• DESCRIPTION OF THE TASK
Could you copy every line in the listing below that has the word "path"?

______

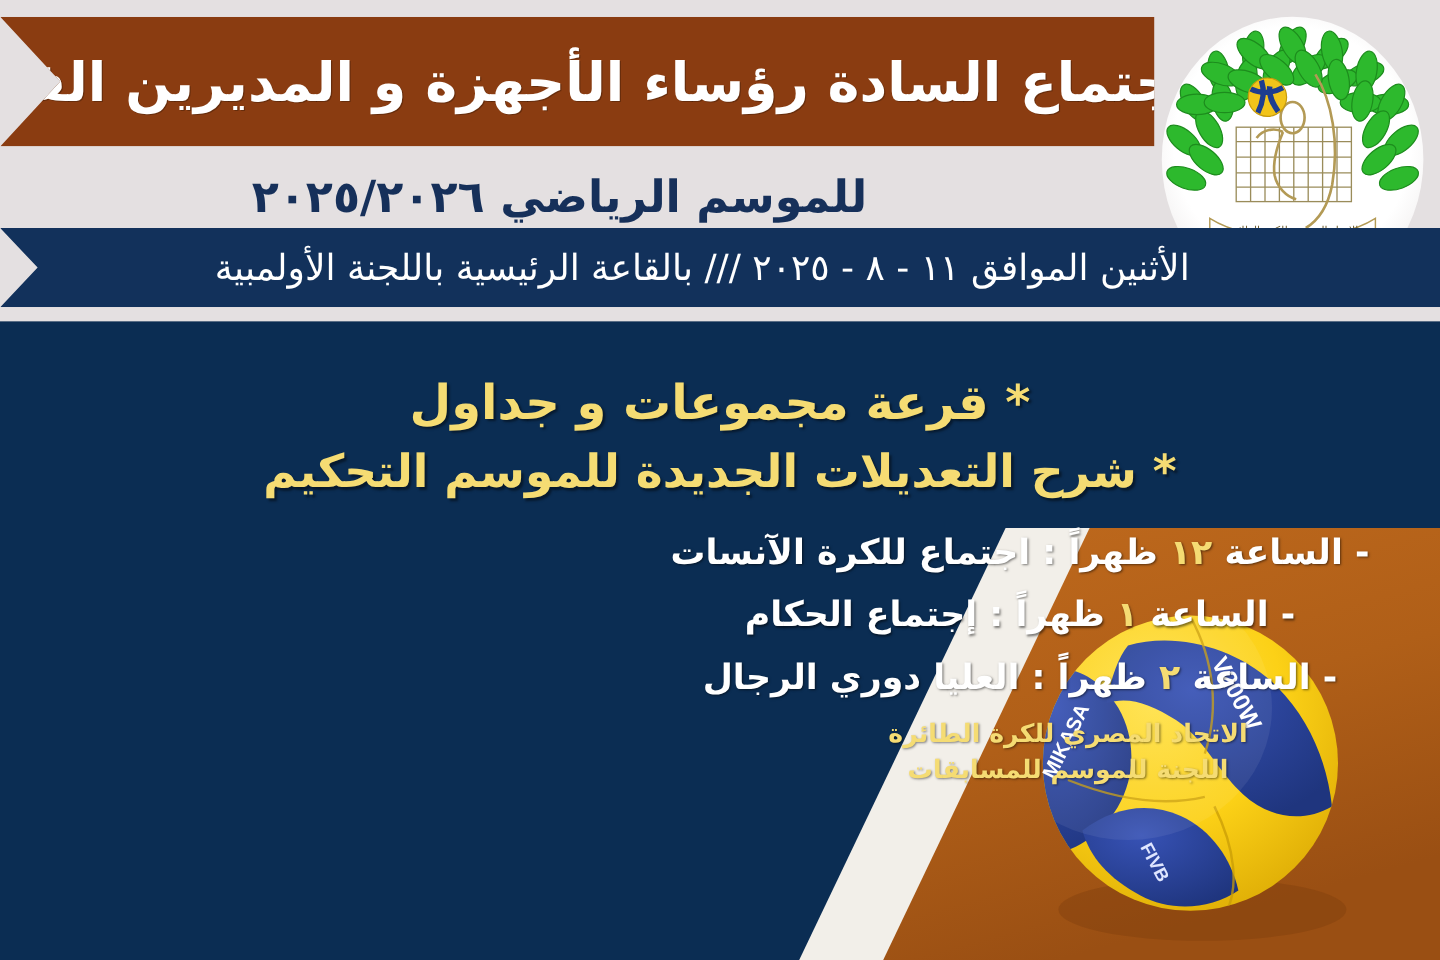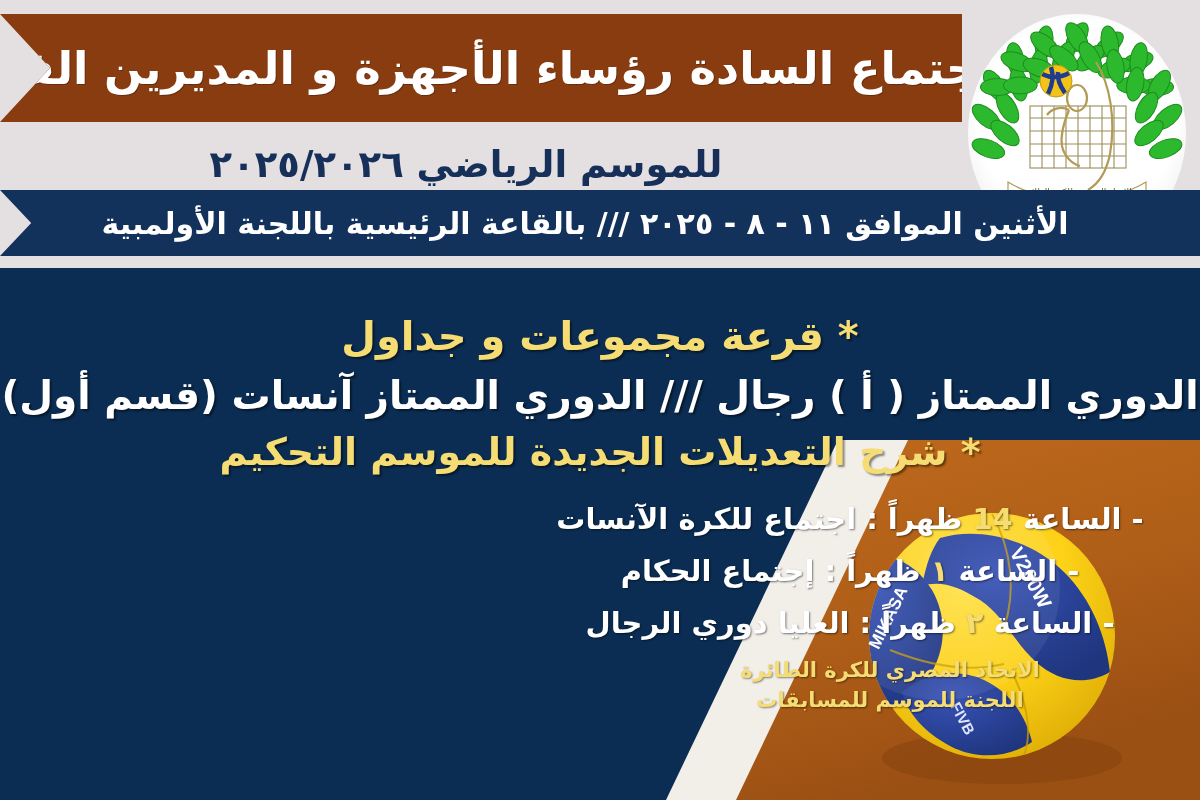--- a/index.html
+++ b/index.html
@@ -97,21 +97,21 @@
     background: #12315b;
     -webkit-clip-path: polygon(0 0, 100% 0, 100% 100%, 0 100%, 2.6% 50%);
     clip-path: polygon(0 0, 100% 0, 100% 100%, 0 100%, 2.6% 50%);
     display: flex;
     align-items: center;
     justify-content: center;
   }
   .date-text {
     color: #ffffff;
     font-size: 30px;
-    font-weight: bold;
+    font-weight: normal;
     white-space: nowrap;
     padding-right: 30px;
   }
 
   
   .body-area {
     position: absolute;
     top: 268px; left: 0;
     width: 1200px;
     height: 532px;
@@ -432,33 +432,30 @@
       </svg>
     </div>
 
     <div class="content">
 
       <div class="line-gold l1">
         <span>*</span>
         <span>قرعة مجموعات و جداول</span>
       </div>
 
-      <div class="line-white l2">
-        <span>الدوري الممتاز ( أ ) رجال   ///   الدوري الممتاز آنسات (قسم أول)</span>
-      </div>
 
       <div class="line-gold l3">
         <span>*</span>
         <span>شرح التعديلات الجديدة للموسم التحكيم</span>
       </div>
 
       <div class="schedule">
         <div class="sched-row">
           <span>- الساعة</span>
-          <span class="sched-num">14</span>
+          <span class="sched-num">١٢</span>
           <span>ظهراً : اجتماع للكرة الآنسات</span>
         </div>
         <div class="sched-row">
           <span>- الساعة</span>
           <span class="sched-num">١</span>
           <span>ظهراً : إجتماع الحكام</span>
         </div>
         <div class="sched-row">
           <span>- الساعة</span>
           <span class="sched-num">٢</span>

______

• PROBLEM SOLUTION
     -webkit-clip-path: polygon(0 0, 100% 0, 100% 100%, 0 100%, 2.6% 50%);
     clip-path: polygon(0 0, 100% 0, 100% 100%, 0 100%, 2.6% 50%);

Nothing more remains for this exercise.